Look for these errors:

  • Failed precondition errors that can occur in these cases:

    • Pub/Sub attempts to decrypt a message with a disabled Cloud KMS key.

    • Subscriptions are temporarily suspended if there are messages in the subscription backlog that are encrypted with a disabled Cloud KMS key.

  • Unavailable errors that can occur when Pub/Sub is unable to process a request. This is most likely a transient condition and the client library retries the requests.

  • Not found errors that can occur when the subscription is deleted or it never existed in the first place. The latter case happens when you provide an invalid subscription path.

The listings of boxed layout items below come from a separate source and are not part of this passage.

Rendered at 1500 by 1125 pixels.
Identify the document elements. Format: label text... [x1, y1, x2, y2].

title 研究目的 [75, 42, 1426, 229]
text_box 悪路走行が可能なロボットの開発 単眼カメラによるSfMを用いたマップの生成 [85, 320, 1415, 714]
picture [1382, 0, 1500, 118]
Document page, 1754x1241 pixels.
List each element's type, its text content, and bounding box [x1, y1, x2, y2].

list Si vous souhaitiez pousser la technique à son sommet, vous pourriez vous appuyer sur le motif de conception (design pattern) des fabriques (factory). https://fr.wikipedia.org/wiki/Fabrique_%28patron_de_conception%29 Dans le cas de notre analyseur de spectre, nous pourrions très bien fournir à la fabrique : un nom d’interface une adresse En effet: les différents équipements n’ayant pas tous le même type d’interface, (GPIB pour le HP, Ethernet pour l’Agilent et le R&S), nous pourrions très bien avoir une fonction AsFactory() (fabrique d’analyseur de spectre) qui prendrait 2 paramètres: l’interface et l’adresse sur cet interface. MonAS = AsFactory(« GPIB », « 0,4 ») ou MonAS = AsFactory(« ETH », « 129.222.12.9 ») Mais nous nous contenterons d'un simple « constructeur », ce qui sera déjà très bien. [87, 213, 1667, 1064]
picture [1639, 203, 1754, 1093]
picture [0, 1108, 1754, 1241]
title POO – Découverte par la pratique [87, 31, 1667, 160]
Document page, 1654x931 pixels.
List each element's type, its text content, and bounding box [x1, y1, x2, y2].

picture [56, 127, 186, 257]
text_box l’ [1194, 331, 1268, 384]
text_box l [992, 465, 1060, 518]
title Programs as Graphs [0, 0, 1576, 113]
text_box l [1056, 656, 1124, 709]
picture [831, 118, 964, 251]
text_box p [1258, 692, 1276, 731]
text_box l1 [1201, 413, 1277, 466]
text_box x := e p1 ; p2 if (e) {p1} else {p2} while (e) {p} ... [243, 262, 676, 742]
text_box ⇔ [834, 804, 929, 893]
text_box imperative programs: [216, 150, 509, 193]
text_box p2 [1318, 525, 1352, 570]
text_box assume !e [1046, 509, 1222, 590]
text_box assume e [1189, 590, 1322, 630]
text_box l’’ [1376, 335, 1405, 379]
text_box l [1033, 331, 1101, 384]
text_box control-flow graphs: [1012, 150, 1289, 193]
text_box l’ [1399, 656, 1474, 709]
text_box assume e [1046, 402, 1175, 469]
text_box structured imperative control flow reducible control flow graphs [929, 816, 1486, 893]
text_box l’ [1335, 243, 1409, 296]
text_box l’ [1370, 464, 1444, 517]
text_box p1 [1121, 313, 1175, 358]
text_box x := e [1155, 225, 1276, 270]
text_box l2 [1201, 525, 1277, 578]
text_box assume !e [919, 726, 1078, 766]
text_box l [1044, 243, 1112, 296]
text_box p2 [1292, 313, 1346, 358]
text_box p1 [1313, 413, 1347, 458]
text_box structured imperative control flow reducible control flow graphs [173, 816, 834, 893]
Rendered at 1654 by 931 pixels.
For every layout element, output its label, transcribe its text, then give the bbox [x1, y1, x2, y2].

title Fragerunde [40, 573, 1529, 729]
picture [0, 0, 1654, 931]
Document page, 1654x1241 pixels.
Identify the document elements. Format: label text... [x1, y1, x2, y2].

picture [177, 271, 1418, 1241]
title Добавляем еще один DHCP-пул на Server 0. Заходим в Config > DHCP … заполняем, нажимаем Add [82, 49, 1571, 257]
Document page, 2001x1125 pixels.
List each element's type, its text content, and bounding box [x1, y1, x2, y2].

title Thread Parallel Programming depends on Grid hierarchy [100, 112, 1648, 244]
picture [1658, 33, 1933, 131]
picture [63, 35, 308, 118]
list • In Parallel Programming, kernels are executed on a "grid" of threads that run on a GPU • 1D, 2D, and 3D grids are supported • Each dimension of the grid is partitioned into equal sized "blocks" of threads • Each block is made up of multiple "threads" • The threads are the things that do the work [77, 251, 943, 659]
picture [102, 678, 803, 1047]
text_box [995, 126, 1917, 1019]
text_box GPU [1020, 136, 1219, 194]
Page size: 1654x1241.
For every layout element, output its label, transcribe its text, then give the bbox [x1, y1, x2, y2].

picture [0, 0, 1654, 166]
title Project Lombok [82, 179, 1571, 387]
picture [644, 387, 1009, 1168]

Large backlog of small messages in a StreamingPull subscription

The gRPC StreamingPull stack is optimized for high throughput and therefore buffers messages. If you're attempting to process large backlogs of small messages, you might see messages delivered multiple times. These messages might not be load-balanced effectively across clients.

The buffer between the Pub/Sub service and the client library user space is roughly 10 MB. To understand the effect of this buffer on client library behavior, consider this example:

  • There's a backlog of 10,000 1-KB messages on a subscription.

  • Each message takes one second for sequential processing by a single-threaded client instance.

  • The first client instance to establish a StreamingPull connection to the service for that subscription fills its buffer with all 10,000 messages.

  • It takes 10,000 seconds (almost three hours) to process the buffer.

  • In that time, some buffered messages exceed their acknowledgment deadlines and are resent to the same client, resulting in duplicates.

  • When multiple client instances are running, the messages stuck in the one client's buffer are not available to any other client instance. This situation does not occur if you use flow control for StreamingPull. The service never has the entire 10 MB of messages at a time and is able to effectively load balance messages across multiple subscribers.